Suppose that $A$ is a real, $n \times n$ symmetric matrix. Define the map $F: \mathbf{R}^n \to \mathbf{R}$ by $x \mapsto x^T A x$.
Question: For which matrices $A$ is the map $f = F|_{S^{n-1}}$ convex?
Let us give an interpretation for convexity in the sense of the question above.
Definition: Let $M$ be a Riemannian manifold.
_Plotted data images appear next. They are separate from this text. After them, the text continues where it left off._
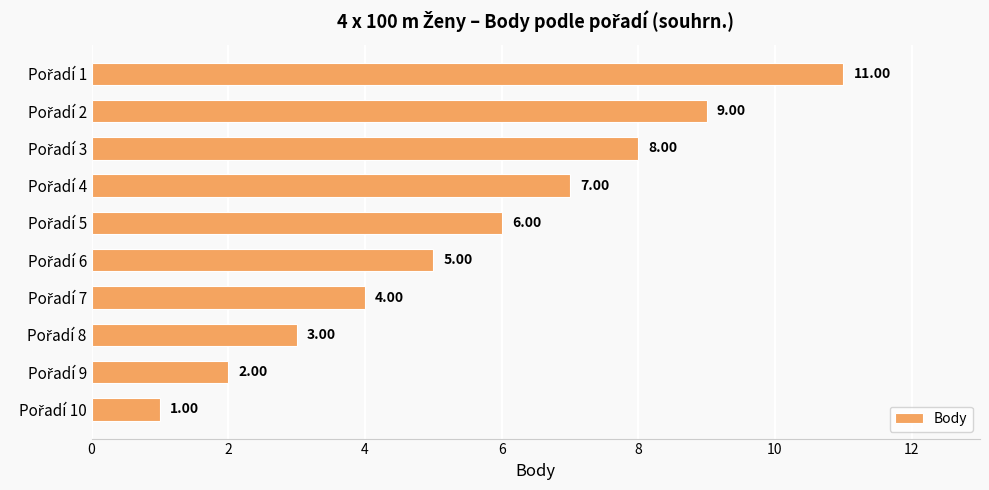

What is the sum of all values?

56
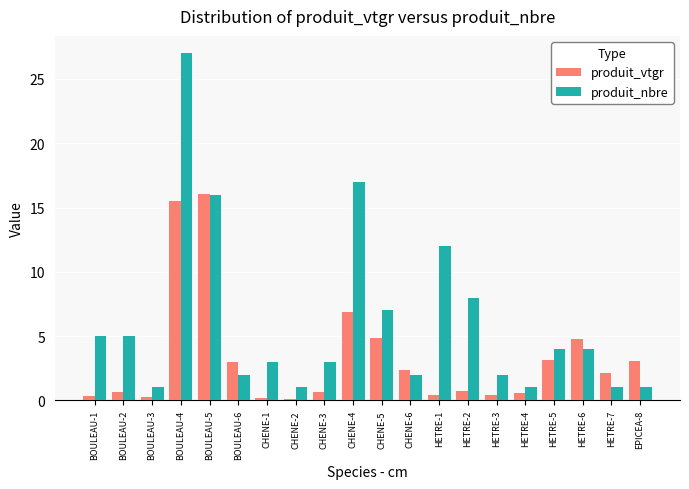

What is the difference between the highest and lowest values at HETRE-4?

0.5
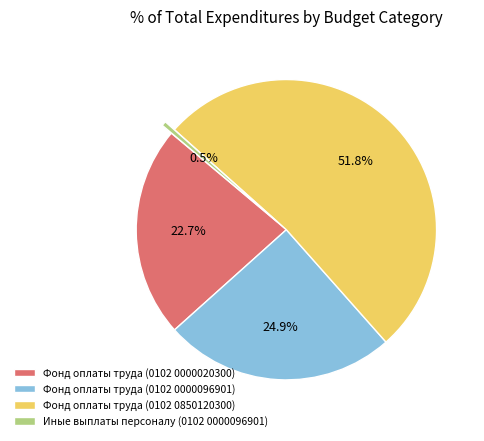

Rank the categories by value from highest to lowest.

Фонд оплаты труда (0102 0850120300), Фонд оплаты труда (0102 0000096901), Фонд оплаты труда (0102 0000020300), Иные выплаты персоналу (0102 0000096901)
A map $f: M \to \mathbf{R}$ is convex, provided that for every geodesic $\gamma: [0, 1] \to M$, and every $t \in [0, 1]$, $$ f(\gamma(t)) \leq t f(\gamma(0)) + (1-t) f(\gamma(1)).$$
Let us make three remarks now.
- First, this definition implies that $f \circ \gamma$ is a convex map for all geodesics $\gamma$ (check this via restricting $\gamma$, yielding yet another geodesic).
Secondly, when $M = \mathbf{R}^n$ with the usual flat metric, this definition reduces to $$ f(x_t) \leq t f(x_0) + (1-t) f(x_1), \qquad \mbox{for every $x_0, x_1 \in \mathbf{R}^n$}, $$ where above $x_t:= tx_0 + (1-t)x_1$, $t\in [0, 1]$. In other words, the usual definition of convexity for maps $\mathbf{R}^n \to \mathbf{R}$.
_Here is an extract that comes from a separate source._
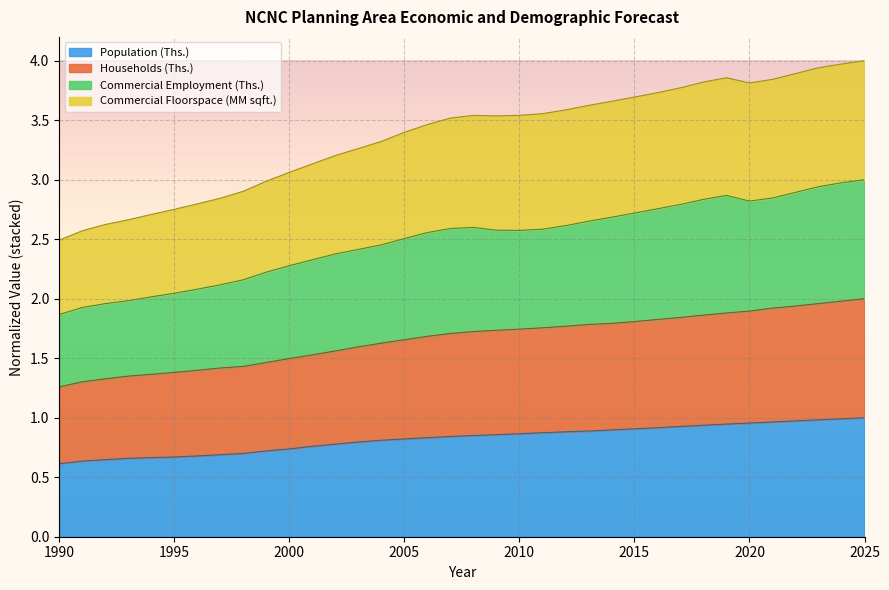

Does the chart display data point markers on the line(s)?

No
Finally, if $S^{n-1}$ is replaced by $\mathbf{R}^n$ above, then the answer to the question is simply for $A$ nonnegative definite.
The notion of convexity you are using is unnatural for functions defined on compact (connected) Riemannian manifolds: With this definition every convex function is constant. Indeed, suppose that $f: M\to {\mathbb R}$ is a convex function on a compact connected Riemannian manifold. Then $f$ is necessarily convex and, hence, attains its maximum at some point $p$. But for every $q\in M$ there is a geodesic $c$ in $M$ containing $q$ and $p$ as its interior point. Thus, the convex function $f|c$ is nonconstant. But a nonconstant convex function on an interval cannot attain its maximum at an interior point. Hence, $f(p)=f(q)$ and, therefore, $f$ is constant. (A small modification of this proof works even if you assume that $f$ is convex only on all distance-minimizing geodesics.)
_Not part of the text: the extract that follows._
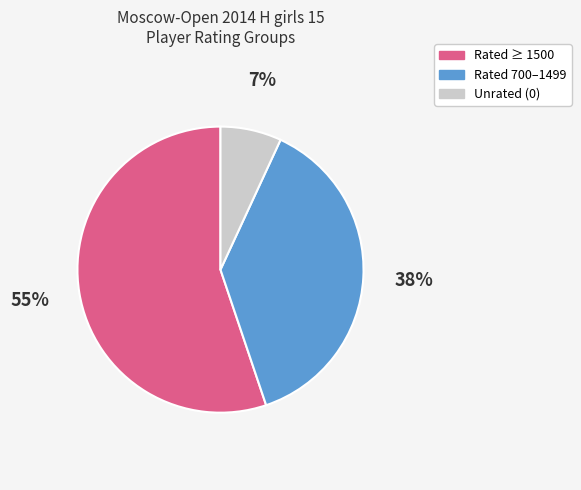

Is there any slice that represents more than half of the pie?

Yes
Applied in the setting of your question, you have the bilinear form $\langle x, y\rangle=x^TAy$ on ${\mathbb R}^n$. Either the corresponding quadratic form $q(x)=f(x)$ is identically zero (which implies that $A=0$), or after multiplying the matrix $A$ by a scalar, we get $q(x)=1$ for all $x\in S^{n-1}$. But a bilinear form is uniquely determined by its quadratic form: $$ \langle x, y\rangle= \frac{1}{2}(q(x+y) - q(x) -q(y)). $$ Hence, $\langle x, y\rangle$ equals the standard dot product. In other words, $A=I$.